Fifty ways to fail

There has been a sustained effort to muzzle dissent and criticism of state policies since social media provided easily amplifiable voices to human rights defenders, voices of conscience and independent voices. Looking at the state on social media, it also took to social media some years ago to bully, and threaten dissenters with proxy and some not-so-proxy accounts on Twitter and Facebook.

The standard modus operandi by these accounts has been to label people as Indian or RAW (India’s military intelligence agency) agents, CIA or Mossad agents; to label them as traitors etc. But these attacks failed to silence, for the most part. A common theme for these abusive accounts, without fail, is that their profiles include phrases such as ‘love Islam’, ‘love Pakistan’, ‘proud Pakistani’, ‘love Pak army’, ‘love Raheel Sharif’ etc. More often than not, the background pictures are those of the army chief, of the Quaid, Mohammad Ali Jinnah, the Ka’ba Khana, or verses of the Quran.

Hence, dissenting voices continued, many with real accounts, and many from behind anonymous Facebook pages such as Mochi, whose admins and members were eventually abducted in early January this year, and allegedly tortured as stated by one such abductee, Waqas Goraya, at the UN, and reported by BBC on Thursday. Luckily, the local and international backlash was strong enough to have all four abducted bloggers returned to their families mysteriously. However, even whilst they remained missing for three long weeks, a concerted social media campaign alleging blasphemy against them was started – with the aim of releasing dead men walking. Those protesting the abductions were labeled as blasphemers as well, in an attempt at crushing the protests. As a reaction, the protests grew more in volume and in substance, now pointing fingers directly at the state for weaponising blasphemy for its own ends. So here this was the next fail.

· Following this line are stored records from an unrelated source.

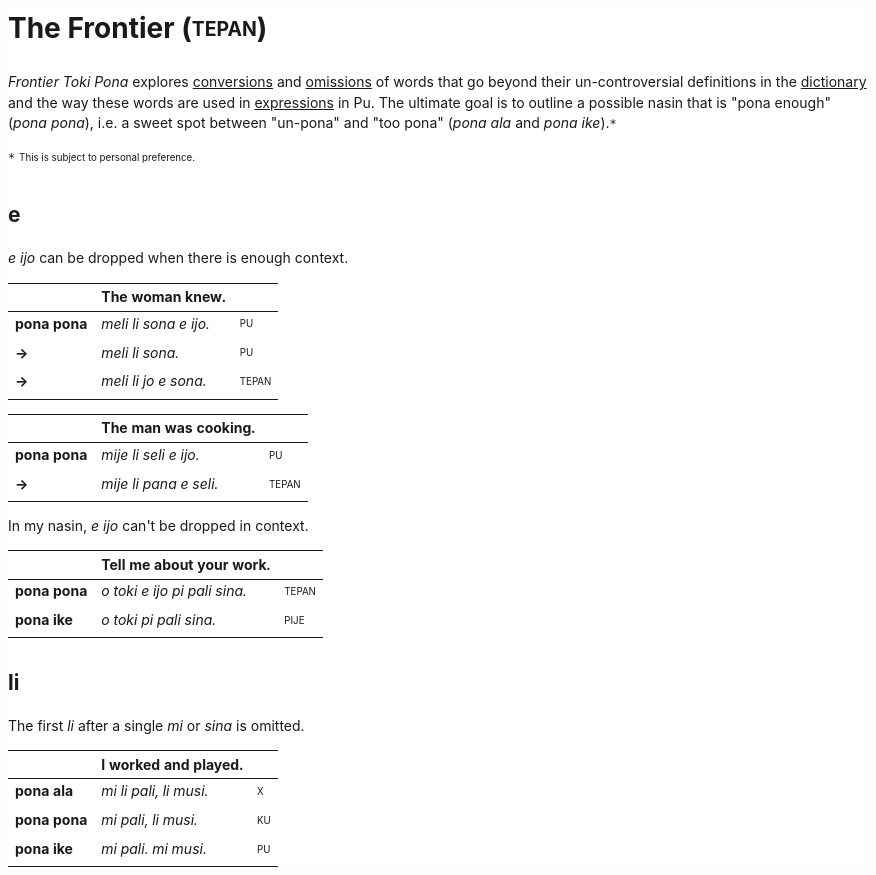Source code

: # The Frontier (<sub><sup>TEPAN</sup></sub>)

*Frontier Toki Pona* explores [conversions](nimi-ale.md#content-word) and [omissions](nimi-ale.md#particle) of words that go beyond their un-controversial definitions in the [dictionary](nimi-ale.md) and the way these words are used in [expressions](pu.md) in Pu. The ultimate goal is to outline a possible nasin that is "pona enough" (*pona pona*), i.e. a sweet spot between "un-pona" and "too pona" (*pona ala* and *pona ike*).`*`

`*` <sub><sup>This is subject to personal preference.</sup></sub>

## e

*e ijo* can be dropped when there is enough context.

| | The woman knew. | |
|-|-|-|
| **pona pona** | *meli li sona e ijo.* | <sub><sup>PU</sup></sub> |
| **→**         | *meli li sona.*       | <sub><sup>PU</sup></sub> |
| **→**         | *meli li jo e sona.*  | <sub><sup>TEPAN</sup></sub> |

| | The man was cooking. | |
|-|-|-|
| **pona pona** | *mije li seli e ijo.*  | <sub><sup>PU</sup></sub> |
| **→**         | *mije li pana e seli.* | <sub><sup>TEPAN</sup></sub> |

In my nasin, *e ijo* can't be dropped in context.

| | Tell me about your work. | |
|-|-|-|
| **pona pona** | *o toki e ijo pi pali sina.*  | <sub><sup>TEPAN</sup></sub> |
| **pona ike**  | *o toki pi pali sina.*        | <sub><sup>PIJE</sup></sub> |

## li

The first *li* after a single *mi* or *sina* is omitted.

| | I worked and played. | |
|-|-|-|
| **pona ala**  | *mi li pali, li musi.* | <sub><sup>X</sup></sub> |
| **pona pona** | *mi pali, li musi.*    | <sub><sup>KU</sup></sub> |
| **pona ike**  | *mi pali. mi musi.*    | <sub><sup>PU</sup></sub> |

The accounts and pages were the usual suspects, mentioned earlier. Together with this a couple of television channels and the Lal Masjid establishment became active in the blasphemy campaign, with Lal Masid’s well known lawyer even attempting to have a case of blasphemy registered against the bloggers.

All sane minds and sane sections of the media came together to expose the absurdity of the allegations, given that had there been any evidence of blasphemy, the four would have been charged and brought to court. The civilian government of Prime Minister Nawaz Sharif, did not allow the police report to be registered however, because of the flimsiness of the application. The government, too, knew what was going on. However, the nexus of the Lal Masjid, the television anchors and channels alleging blasphemy, and the social media accounts fuelling the campaign was obvious to everyone who has watched these spaces even with a cursory interest.

In the midst of all this din and madness, a Justice of the Islamabad High Court, Justice Shaukat Aziz Siddiqui, made headlines with a dramatic ruling. Whilst hearing a blasphemy case against the erstwhile abducted bloggers on Tuesday, he directed the Interior Minister of the country to block pages that are deemed blasphemous even if it meant blocking all social media. The honourable judge is reported to have cried with tears at the hurt caused by blasphemy and reiterated his willingness to sacrifice himself and his family for the love of the Prophet of Islam (pbuh) thus: “I submit and sacrifice myself and all what I have including my parents, my life and job to the person of Allah’s messenger (pbuh). If the blasphemous pages cannot be blocked, then Pakistan Telecommunications Authority should cease to exist,” as reported by the Samaa TV website.

Put the question of personal beliefs and emotions dictating judgments aside. Let’s not even consider the questions of fundamental rights to access to information, or right to assembly and practicalities and fallouts of such a possibility aside for the moment.

The honourable judge has had a judicial reference ongoing for alleged petty corruption with government funds, according to team Zara Hat Ke (a popular prime-time television show), who mainstreamed the story. The famous Lal Masjid lawyer filed a petition in the Islamabad High Court against Zara Hat Ke and its three show hosts for highlighting the alleged corruption. They argued that this signified a conspiracy against Islam as it was against a judge hearing a vital case against blasphemy on Saturday.

Back to Waqas Goraya’s statement in the United Nations naming the state as his abductors and torturers, within 30 hours and right on cue once again, retired generals started to circulate a badly made torrid Youtube video against the bloggers, narrating a story of the subversion of the Pakistani state through maligning Islam at the behest of an international conspiracy against Islam. That piece of propaganda was another fail.

Like ‘traitor’ was a fail, like abductions were a fail, like social media attacks on the general public were a fail, like the establishment TV channels are a fail, we are set to see many more fails. Question is, when will our ideological warriors understand they have ever done little else than fail against at truly heroic, patriotic, thinking nation.